TASK OBJECTIVE
An answer that reproduces all the entries exactly is what is needed.

────────────────

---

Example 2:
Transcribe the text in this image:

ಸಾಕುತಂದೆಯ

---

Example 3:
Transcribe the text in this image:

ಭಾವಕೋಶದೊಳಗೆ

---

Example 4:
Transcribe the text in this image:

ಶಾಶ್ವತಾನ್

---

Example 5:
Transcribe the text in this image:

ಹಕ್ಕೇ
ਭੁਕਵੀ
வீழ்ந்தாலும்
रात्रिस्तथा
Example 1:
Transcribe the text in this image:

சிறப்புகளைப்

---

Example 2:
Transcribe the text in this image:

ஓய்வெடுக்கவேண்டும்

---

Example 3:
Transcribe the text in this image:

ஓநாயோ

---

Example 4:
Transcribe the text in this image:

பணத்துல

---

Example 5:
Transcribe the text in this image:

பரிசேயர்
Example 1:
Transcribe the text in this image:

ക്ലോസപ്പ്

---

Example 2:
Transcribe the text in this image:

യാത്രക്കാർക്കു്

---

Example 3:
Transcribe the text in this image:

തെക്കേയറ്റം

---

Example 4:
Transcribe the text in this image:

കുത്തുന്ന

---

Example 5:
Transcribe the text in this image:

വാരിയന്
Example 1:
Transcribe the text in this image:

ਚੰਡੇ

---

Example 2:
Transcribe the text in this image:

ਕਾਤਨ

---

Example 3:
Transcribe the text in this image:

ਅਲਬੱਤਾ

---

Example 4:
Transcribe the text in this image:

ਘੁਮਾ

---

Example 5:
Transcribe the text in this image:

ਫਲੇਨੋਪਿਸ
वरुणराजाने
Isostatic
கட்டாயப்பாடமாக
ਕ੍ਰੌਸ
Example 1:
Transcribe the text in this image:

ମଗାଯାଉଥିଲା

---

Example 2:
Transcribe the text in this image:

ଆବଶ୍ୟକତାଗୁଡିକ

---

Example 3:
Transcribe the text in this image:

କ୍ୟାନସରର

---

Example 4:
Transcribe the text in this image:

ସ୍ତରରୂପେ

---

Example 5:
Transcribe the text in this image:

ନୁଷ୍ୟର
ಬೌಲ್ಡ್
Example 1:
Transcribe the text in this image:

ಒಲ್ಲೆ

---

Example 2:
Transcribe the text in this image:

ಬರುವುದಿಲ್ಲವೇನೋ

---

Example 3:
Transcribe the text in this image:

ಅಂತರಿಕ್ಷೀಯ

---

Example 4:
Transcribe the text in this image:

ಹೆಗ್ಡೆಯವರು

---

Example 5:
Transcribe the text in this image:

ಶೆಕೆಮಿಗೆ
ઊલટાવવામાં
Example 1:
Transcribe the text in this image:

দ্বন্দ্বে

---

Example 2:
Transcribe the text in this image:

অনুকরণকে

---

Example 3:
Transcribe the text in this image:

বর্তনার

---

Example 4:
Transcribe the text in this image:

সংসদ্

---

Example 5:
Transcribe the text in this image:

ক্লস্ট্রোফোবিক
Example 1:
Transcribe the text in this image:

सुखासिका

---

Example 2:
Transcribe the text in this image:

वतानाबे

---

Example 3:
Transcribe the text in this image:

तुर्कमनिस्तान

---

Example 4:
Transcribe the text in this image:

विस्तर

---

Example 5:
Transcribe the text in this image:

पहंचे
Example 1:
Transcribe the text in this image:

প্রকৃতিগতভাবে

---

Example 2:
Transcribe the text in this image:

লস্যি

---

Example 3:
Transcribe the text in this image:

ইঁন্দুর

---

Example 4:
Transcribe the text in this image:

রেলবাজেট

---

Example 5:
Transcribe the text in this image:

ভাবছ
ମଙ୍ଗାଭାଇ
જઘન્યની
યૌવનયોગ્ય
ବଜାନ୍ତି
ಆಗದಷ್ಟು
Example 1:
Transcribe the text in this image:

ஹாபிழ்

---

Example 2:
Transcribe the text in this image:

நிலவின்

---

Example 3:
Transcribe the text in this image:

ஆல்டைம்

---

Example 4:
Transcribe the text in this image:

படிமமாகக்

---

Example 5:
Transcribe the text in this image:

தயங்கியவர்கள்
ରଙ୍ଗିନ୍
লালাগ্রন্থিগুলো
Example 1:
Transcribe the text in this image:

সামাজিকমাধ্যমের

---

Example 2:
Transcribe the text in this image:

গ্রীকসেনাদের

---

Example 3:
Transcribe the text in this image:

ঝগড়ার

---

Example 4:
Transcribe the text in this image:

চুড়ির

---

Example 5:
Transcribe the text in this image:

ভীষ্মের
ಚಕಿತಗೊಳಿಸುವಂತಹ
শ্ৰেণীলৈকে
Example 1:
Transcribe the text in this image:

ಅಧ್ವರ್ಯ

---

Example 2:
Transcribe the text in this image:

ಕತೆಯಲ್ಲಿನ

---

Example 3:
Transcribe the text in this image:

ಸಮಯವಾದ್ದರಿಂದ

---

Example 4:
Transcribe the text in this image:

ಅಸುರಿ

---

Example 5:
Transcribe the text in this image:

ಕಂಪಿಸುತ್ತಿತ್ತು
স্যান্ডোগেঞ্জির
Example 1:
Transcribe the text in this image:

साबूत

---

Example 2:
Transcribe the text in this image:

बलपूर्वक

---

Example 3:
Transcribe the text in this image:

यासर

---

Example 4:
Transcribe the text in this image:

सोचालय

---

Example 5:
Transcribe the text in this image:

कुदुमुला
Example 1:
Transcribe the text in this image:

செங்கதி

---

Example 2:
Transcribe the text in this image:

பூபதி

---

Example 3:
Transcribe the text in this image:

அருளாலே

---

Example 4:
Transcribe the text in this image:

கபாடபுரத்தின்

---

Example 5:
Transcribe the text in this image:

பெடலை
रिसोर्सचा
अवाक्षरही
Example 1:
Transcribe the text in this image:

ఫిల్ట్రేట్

────────────────

EXERCISE RESPONSE
---

Example 2:
Transcribe the text in this image:

ಸಾಕುತಂದೆಯ

---

Example 3:
Transcribe the text in this image:

ಭಾವಕೋಶದೊಳಗೆ

---

Example 4:
Transcribe the text in this image:

ಶಾಶ್ವತಾನ್

---

Example 5:
Transcribe the text in this image:

ಹಕ್ಕೇ
ਭੁਕਵੀ
வீழ்ந்தாலும்
रात्रिस्तथा
Example 1:
Transcribe the text in this image:

சிறப்புகளைப்

---

Example 2:
Transcribe the text in this image:

ஓய்வெடுக்கவேண்டும்

---

Example 3:
Transcribe the text in this image:

ஓநாயோ

---

Example 4:
Transcribe the text in this image:

பணத்துல

---

Example 5:
Transcribe the text in this image:

பரிசேயர்
Example 1:
Transcribe the text in this image:

ക്ലോസപ്പ്

---

Example 2:
Transcribe the text in this image:

യാത്രക്കാർക്കു്

---

Example 3:
Transcribe the text in this image:

തെക്കേയറ്റം

---

Example 4:
Transcribe the text in this image:

കുത്തുന്ന

---

Example 5:
Transcribe the text in this image:

വാരിയന്
Example 1:
Transcribe the text in this image:

ਚੰਡੇ

---

Example 2:
Transcribe the text in this image:

ਕਾਤਨ

---

Example 3:
Transcribe the text in this image:

ਅਲਬੱਤਾ

---

Example 4:
Transcribe the text in this image:

ਘੁਮਾ

---

Example 5:
Transcribe the text in this image:

ਫਲੇਨੋਪਿਸ
वरुणराजाने
Isostatic
கட்டாயப்பாடமாக
ਕ੍ਰੌਸ
Example 1:
Transcribe the text in this image:

ମଗାଯାଉଥିଲା

---

Example 2:
Transcribe the text in this image:

ଆବଶ୍ୟକତାଗୁଡିକ

---

Example 3:
Transcribe the text in this image:

କ୍ୟାନସରର

---

Example 4:
Transcribe the text in this image:

ସ୍ତରରୂପେ

---

Example 5:
Transcribe the text in this image:

ନୁଷ୍ୟର
ಬೌಲ್ಡ್
Example 1:
Transcribe the text in this image:

ಒಲ್ಲೆ

---

Example 2:
Transcribe the text in this image:

ಬರುವುದಿಲ್ಲವೇನೋ

---

Example 3:
Transcribe the text in this image:

ಅಂತರಿಕ್ಷೀಯ

---

Example 4:
Transcribe the text in this image:

ಹೆಗ್ಡೆಯವರು

---

Example 5:
Transcribe the text in this image:

ಶೆಕೆಮಿಗೆ
ઊલટાવવામાં
Example 1:
Transcribe the text in this image:

দ্বন্দ্বে

---

Example 2:
Transcribe the text in this image:

অনুকরণকে

---

Example 3:
Transcribe the text in this image:

বর্তনার

---

Example 4:
Transcribe the text in this image:

সংসদ্

---

Example 5:
Transcribe the text in this image:

ক্লস্ট্রোফোবিক
Example 1:
Transcribe the text in this image:

सुखासिका

---

Example 2:
Transcribe the text in this image:

वतानाबे

---

Example 3:
Transcribe the text in this image:

तुर्कमनिस्तान

---

Example 4:
Transcribe the text in this image:

विस्तर

---

Example 5:
Transcribe the text in this image:

पहंचे
Example 1:
Transcribe the text in this image:

প্রকৃতিগতভাবে

---

Example 2:
Transcribe the text in this image:

লস্যি

---

Example 3:
Transcribe the text in this image:

ইঁন্দুর

---

Example 4:
Transcribe the text in this image:

রেলবাজেট

---

Example 5:
Transcribe the text in this image:

ভাবছ
ମଙ୍ଗାଭାଇ
જઘન્યની
યૌવનયોગ્ય
ବଜାନ୍ତି
ಆಗದಷ್ಟು
Example 1:
Transcribe the text in this image:

ஹாபிழ்

---

Example 2:
Transcribe the text in this image:

நிலவின்

---

Example 3:
Transcribe the text in this image:

ஆல்டைம்

---

Example 4:
Transcribe the text in this image:

படிமமாகக்

---

Example 5:
Transcribe the text in this image:

தயங்கியவர்கள்
ରଙ୍ଗିନ୍
লালাগ্রন্থিগুলো
Example 1:
Transcribe the text in this image:

সামাজিকমাধ্যমের

---

Example 2:
Transcribe the text in this image:

গ্রীকসেনাদের

---

Example 3:
Transcribe the text in this image:

ঝগড়ার

---

Example 4:
Transcribe the text in this image:

চুড়ির

---

Example 5:
Transcribe the text in this image:

ভীষ্মের
ಚಕಿತಗೊಳಿಸುವಂತಹ
শ্ৰেণীলৈকে
Example 1:
Transcribe the text in this image:

ಅಧ್ವರ್ಯ

---

Example 2:
Transcribe the text in this image:

ಕತೆಯಲ್ಲಿನ

---

Example 3:
Transcribe the text in this image:

ಸಮಯವಾದ್ದರಿಂದ

---

Example 4:
Transcribe the text in this image:

ಅಸುರಿ

---

Example 5:
Transcribe the text in this image:

ಕಂಪಿಸುತ್ತಿತ್ತು
স্যান্ডোগেঞ্জির
Example 1:
Transcribe the text in this image:

साबूत

---

Example 2:
Transcribe the text in this image:

बलपूर्वक

---

Example 3:
Transcribe the text in this image:

यासर

---

Example 4:
Transcribe the text in this image:

सोचालय

---

Example 5:
Transcribe the text in this image:

कुदुमुला
Example 1:
Transcribe the text in this image:

செங்கதி

---

Example 2:
Transcribe the text in this image:

பூபதி

---

Example 3:
Transcribe the text in this image:

அருளாலே

---

Example 4:
Transcribe the text in this image:

கபாடபுரத்தின்

---

Example 5:
Transcribe the text in this image:

பெடலை
रिसोर्सचा
अवाक्षरही
Example 1:
Transcribe the text in this image:

ఫిల్ట్రేట్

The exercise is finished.